Multiple Linear Regression creates same results as the Target values

Asked by mr mo

mr mo (view profile)

on 12 Feb 2018
Latest activity Commented on by Jelle

Jelle (view profile)

on 13 Feb 2018
Hi. I have to use the Multiple linear Regression in Matlab. I have the X matrix of size 10*1000 and Y Matrix of size 10*1. I use this code
b = regress(Y,X);
and then I use this
s=find(b~=0)
to find the values of vector b that are inequal to zero. assume that this is the result of above code
s= 2 7 95 172 290 333 471 560 680 890
then I use this
for i=1:size(X,1)
Z(i,1)=X(i,2)*b(2,1)+X(i,7)*b(7,1)+X(i,95)*b(95,1)+X(i,172)*b(172,1)+
X(i,290)*b(290,1)+X(i,333)*b(333,1)+X(i,471)*b(471,1)+X(i,560)*b(560,1)+
X(i,680)*b(680,1)+X(i,890)*b(890,1);
end
to create the output values.
But the output values is same as the Y values.
Did I make a mistake some where or the code is true ?
Thanks a lot.

Jelle (view profile)

on 13 Feb 2018

If you have more predictors in your regression than you have values to predict you will get a perfect prediction model.
In other words: If you have 10 measurements, and 10 variables that could be related to these measurements, you can fit a model that perfectly explains the variation in the measured variables.
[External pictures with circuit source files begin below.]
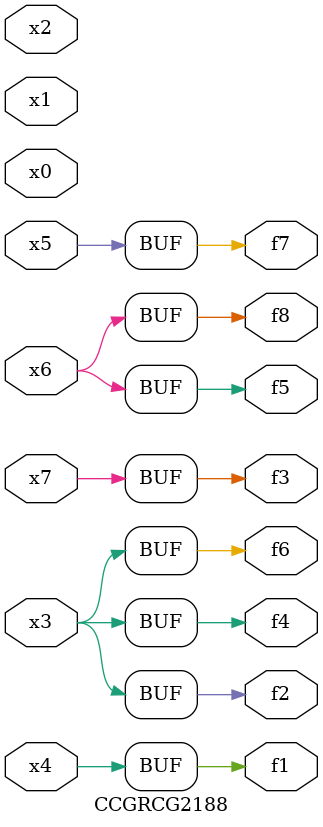
<source format=v>
module CCGRCG2188(
	input x0, x1, x2, x3, x4, x5, x6, x7,
	output f1, f2, f3, f4, f5, f6, f7, f8
);
	assign f1 = x4;
	assign f2 = x3;
	assign f3 = x7;
	assign f4 = x3;
	assign f5 = x6;
	assign f6 = x3;
	assign f7 = x5;
	assign f8 = x6;
endmodule

</source>
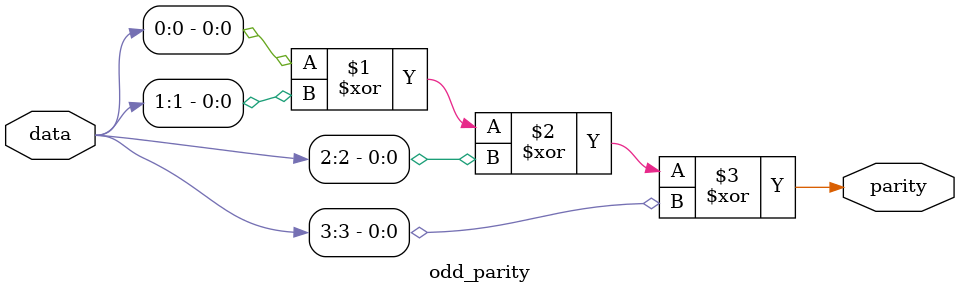
<source format=v>
module odd_parity(data,parity);
    input [3:0] data;
    output parity;

    assign parity = (data[0] ^ data[1] ^ data[2] ^ data[3]);
endmodule
</source>
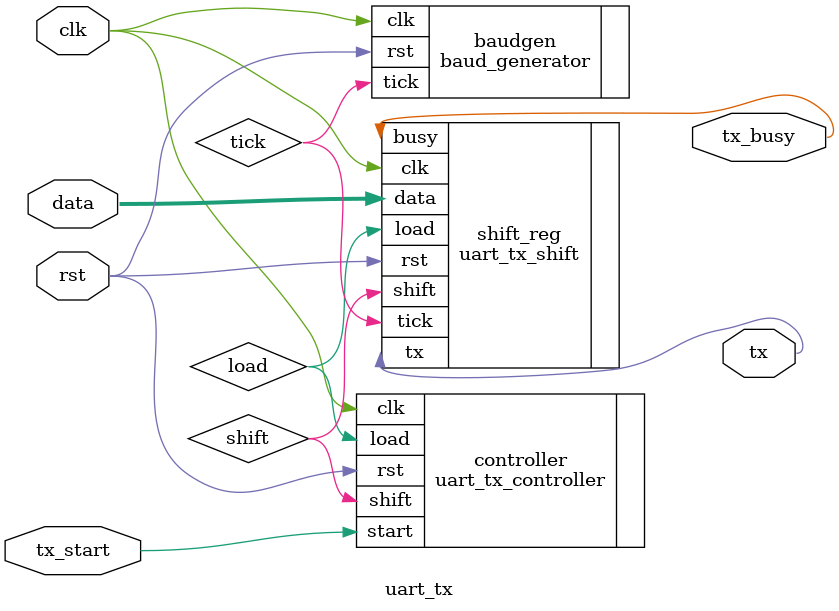
<source format=v>
module uart_tx (
    input wire clk,
    input wire rst,
    input wire tx_start,
    input wire [7:0] data,
    output wire tx,
    output wire tx_busy
);
    wire tick, load, shift;

    baud_generator #(.BAUD_RATE(9600), .CLK_FREQ(50000000)) baudgen (
        .clk(clk), .rst(rst), .tick(tick)
    );

    uart_tx_controller controller (
        .clk(clk), .rst(rst), .start(tx_start), .load(load), .shift(shift)
    );

    uart_tx_shift shift_reg (
        .clk(clk), .rst(rst), .tick(tick), .load(load), .shift(shift), 
        .data(data), .tx(tx), .busy(tx_busy)
    );

endmodule

</source>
This is called overfitting. In practice, only 1 or 2 variables really explain what is going on. The rest is just 'filling the gaps'
I would recommend looking at stepwise regression if you do not know which of the 1000 predictors in X are the ones you need. The check the p-value for the predictor to see how likely it is that predictor is just a random variable.

mr mo

mr mo (view profile)

on 13 Feb 2018
Thanks for your help. How can I use stepwise regression in this case?
Jelle

Jelle (view profile)

on 13 Feb 2018
Cannot help you with the actual implementation: I have not used the stepwise model in matlab. It is here, and seems straightforward though: https://au.mathworks.com/help/stats/stepwisefit.html
Rather, I have build a stepwise fitter myself, as my goal was not the best fitting regression, but an estimate of the reliability of the fitting (https://au.mathworks.com/matlabcentral/answers/379468-vectorizing-a-repeated-regression).